──────── Text excerpt

Important to note that when the OSI model was first created, the top three layers (Session, Presentation, and Application) had a specific function that was independent from the rest. Howver, currently the distinction between these layers can be somewhat vague. Every application is infact free to impliment the functions of Layer 5, 6, and 7 as they choose. Therefor, these three layers are often considered as a single universal "Application" layer. In fact, the other popular internet communication model, called the TCP/IP Model, does exactly that.
Hub
Allows many computers to communicate with each other at once. A Hub (or Ethernet hub, active hub, network hub, repeater hub, multiport repeater) is a network hardware device for connecting multiple Ethernet devices together and making them act as a single network segment. It has multiple input/output (I/O) ports, in which a signal introduced at the input of any port appears at the output of every port except the original incoming. A hub works at the physical layer. A layer 1 network device such as a hub transfers data but does not manage any of the traffic coming through it. Any packet entering a port is repeated to the output of every other port except for the port of entry. Specifically, each bit or symbol is repeated as it flows in. A repeater hub can therefore only receive and forward at a single speed. Dual-speed hubs internally consist of two hubs with a bridge between them. Since every packet is repeated on every other port, packet collisions affect the entire network, limiting its overall capacity.
Modem
Connects LANs to the internet. “Modulator” Modulates or transforms Digital to analogue and vice versa. A modem transmits data by modulating one or more carrier wave signals to encode digital information, while the receiver demodulates the signal to recreate the original digital information. The goal is to produce a signal that can be transmitted easily and decoded reliably. Modems can be used with almost any means of transmitting analog signals, from light-emitting diodes to radio.
Switch
A network switch (also called switching hub, bridging hub, and, by the IEEE, MAC bridge) is networking hardware that connects devices on a computer network by using packet switching to receive and forward data to the destination device. A network switch is a multiport network bridge that uses MAC addresses to forward data at the data link layer (layer 2) of the OSI model. Some switches can also forward data at the network layer (layer 3) by additionally incorporating routing functionality. Such switches are commonly known as layer-3 switches or multilayer switches. Unlike repeater hubs, which broadcast the same data out of each port and let the devices pick out the data addressed to them, a network switch learns the Ethernet addresses of connected devices and then only forwards data to the port connected to the device to which it is addressed. Switches are most commonly used as the network connection point for hosts at the edge of a network. In the hierarchical internetworking model and similar network architectures, switches are also used deeper in the network to provide connections between the switches at the edge. The network switch plays an integral role in most modern Ethernet local area networks (LANs). Mid-to-large-sized LANs contain a number of linked managed switches. Small office/home office (SOHO) applications typically use a single switch, or an all-purpose device such as a residential gateway to access small office/home broadband services such as DSL or cable Internet. In most of these cases, the end-user device contains a router and components that interface to the particular physical broadband technology.
Control Plane vs Data Plane
In networking, a plane is an abstract conception of where certain processes take place. The term is used in the sense of "plane of existence." The two most commonly referenced planes in networking are the control plane and the data plane (also known as the forwarding plane).

────────────────
──────── Records provided

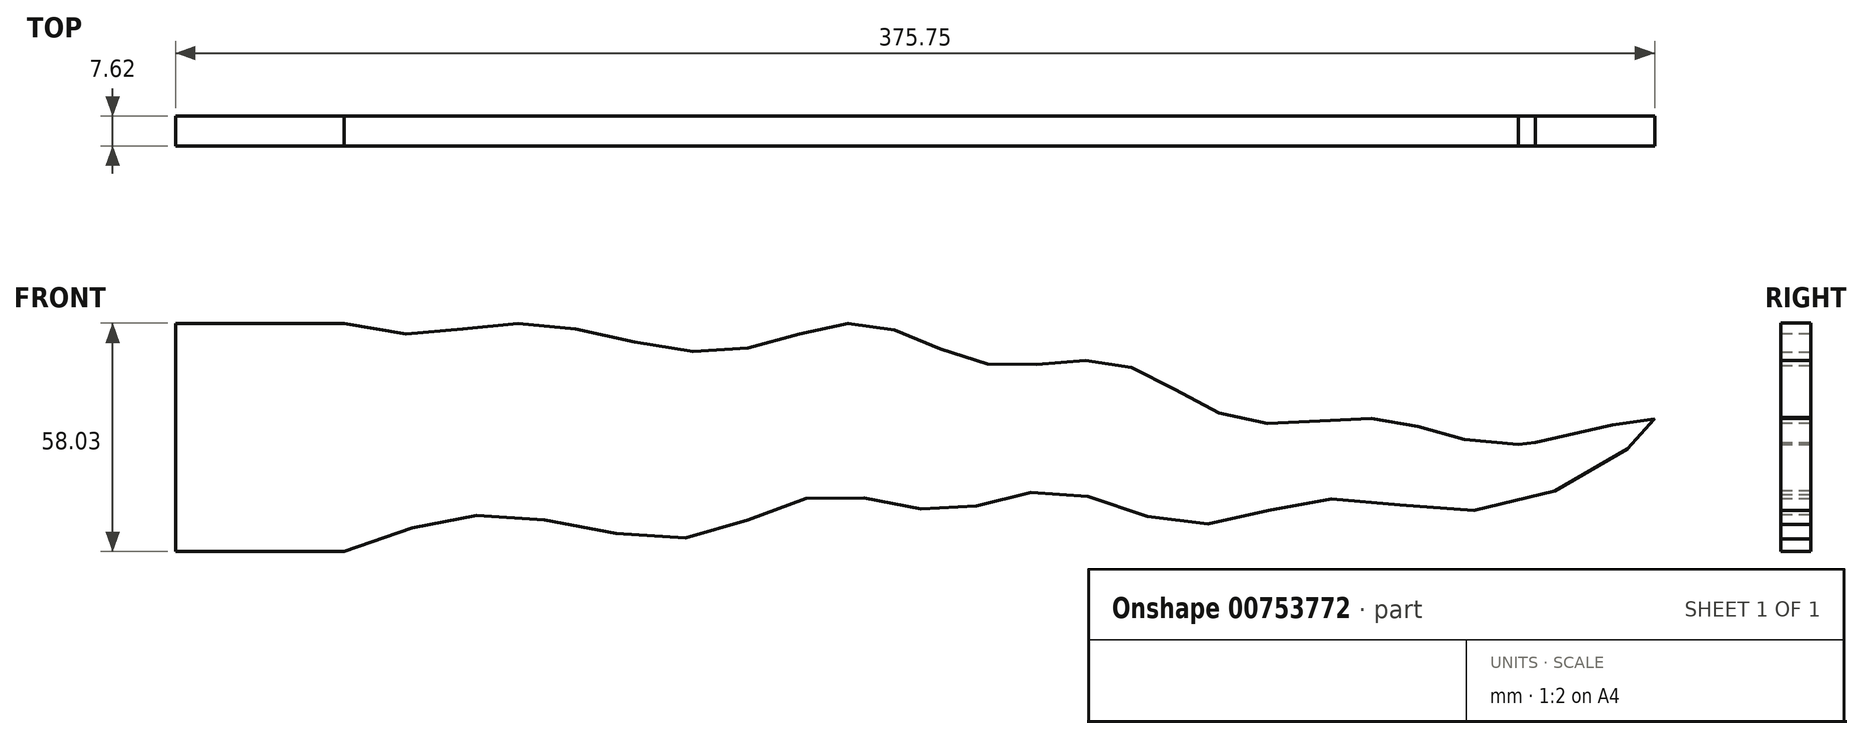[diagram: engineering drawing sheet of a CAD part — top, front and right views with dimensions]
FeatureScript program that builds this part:
annotation { "Feature Type Name" : "Feature", "Feature Type Description" : "" }
export const myFeature = defineFeature(function(context is Context, id is Id, definition is map)
    precondition{}
    {
        {
            var Q0;
            Q0=qCreatedBy(makeId("Front.planeOp"),FACE);
            var sketch = newSketch(context, id + "F0", { "sketchPlane" : qUnion([Q0])});
            skLineSegment(sketch, "E0.bottom", {"start": v(-130.14, 24.38) * mm, "end": v(-87.36, 24.38) * mm});
            skLineSegment(sketch, "E0.top", {"start": v(-130.14, -33.6) * mm, "end": v(-87.36, -33.6) * mm});
            skLineSegment(sketch, "E0.left", {"start": v(-130.14, 24.38) * mm, "end": v(-130.14, -33.6) * mm});
            skLineSegment(sketch, "E0.right", {"start": v(-87.36, 24.38) * mm, "end": v(-87.36, -33.6) * mm});
            skFitSpline(sketch, "E1", {"points": [v(-87.36, 24.38) * mm, v(-40.16, 24.38) * mm, v(7.86, 17.06) * mm, v(44.49, 24.38) * mm, v(76.3, 14.02) * mm, v(109.24, 14.24) * mm, v(139.64, 0) * mm, v(176.53, 0) * mm, v(210.97, -6.4) * mm, v(245.52, 0) * mm, v(211.78, -21.29) * mm, v(162.57, -20.33) * mm, v(127, -26.67) * mm, v(93.39, -18.18) * mm, v(65.16, -23.2) * mm, v(34.72, -19.34) * mm, v(0, -30.06) * mm, v(-45.62, -24.38) * mm, v(-87.36, -33.6) * mm], "startDerivative": vector(867.54, -301.74) * mm, "endDerivative": vector(-762.56, -288.29) * mm});
            skLineSegment(sketch, "E2.bottom", {"start": v(-130.14, 0) * mm, "end": v(-130.14, 0) * mm});
            skLineSegment(sketch, "E2.top", {"start": v(-130.14, -19) * mm, "end": v(-130.14, -19) * mm});
            skLineSegment(sketch, "E2.left", {"start": v(-130.14, 0) * mm, "end": v(-130.14, -19) * mm});
            skLineSegment(sketch, "E2.right", {"start": v(-130.14, 0) * mm, "end": v(-130.14, -19) * mm});
            skLineSegment(sketch, "E3", {"start": v(210.97, -6.4) * mm, "end": v(234, -3.99) * mm});
            skSolve(sketch);
        }
        {
            var Q0;
            Q0 = qSketchRegion(id + "F0", true);
            extrude(context, id + "F1", {"entities" : qUnion([Q0]), "depth" : 7.62 * mm, "offsetDistance" : 25.4 * mm});
        }
    });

────────────────

# [Problems and tasks]
1 > Translate this sentence from the networking text into Spanish: "Dual-speed hubs internally consist of two hubs with a bridge between them."
2 > Rewrite the part of the networking text starting at "Important to note" and ending at "does exactly that.", changing "TCP/IP Model" to "Internet protocol suite".
3 > According to the networking text, what does a network switch use to forward data at the data link layer?
The listing was taken from a separate source.

# [Results for the exercise]
1 > Los concentradores de doble velocidad constan internamente de dos concentradores con un puente entre ellos.

2 >
Important to note that when the OSI model was first created, the top three layers (Session, Presentation, and Application) had a specific function that was independent from the rest. Howver, currently the distinction between these layers can be somewhat vague. Every application is infact free to impliment the functions of Layer 5, 6, and 7 as they choose. Therefor, these three layers are often considered as a single universal "Application" layer. In fact, the other popular internet communication model, called the Internet protocol suite, does exactly that.

3 > MAC addresses.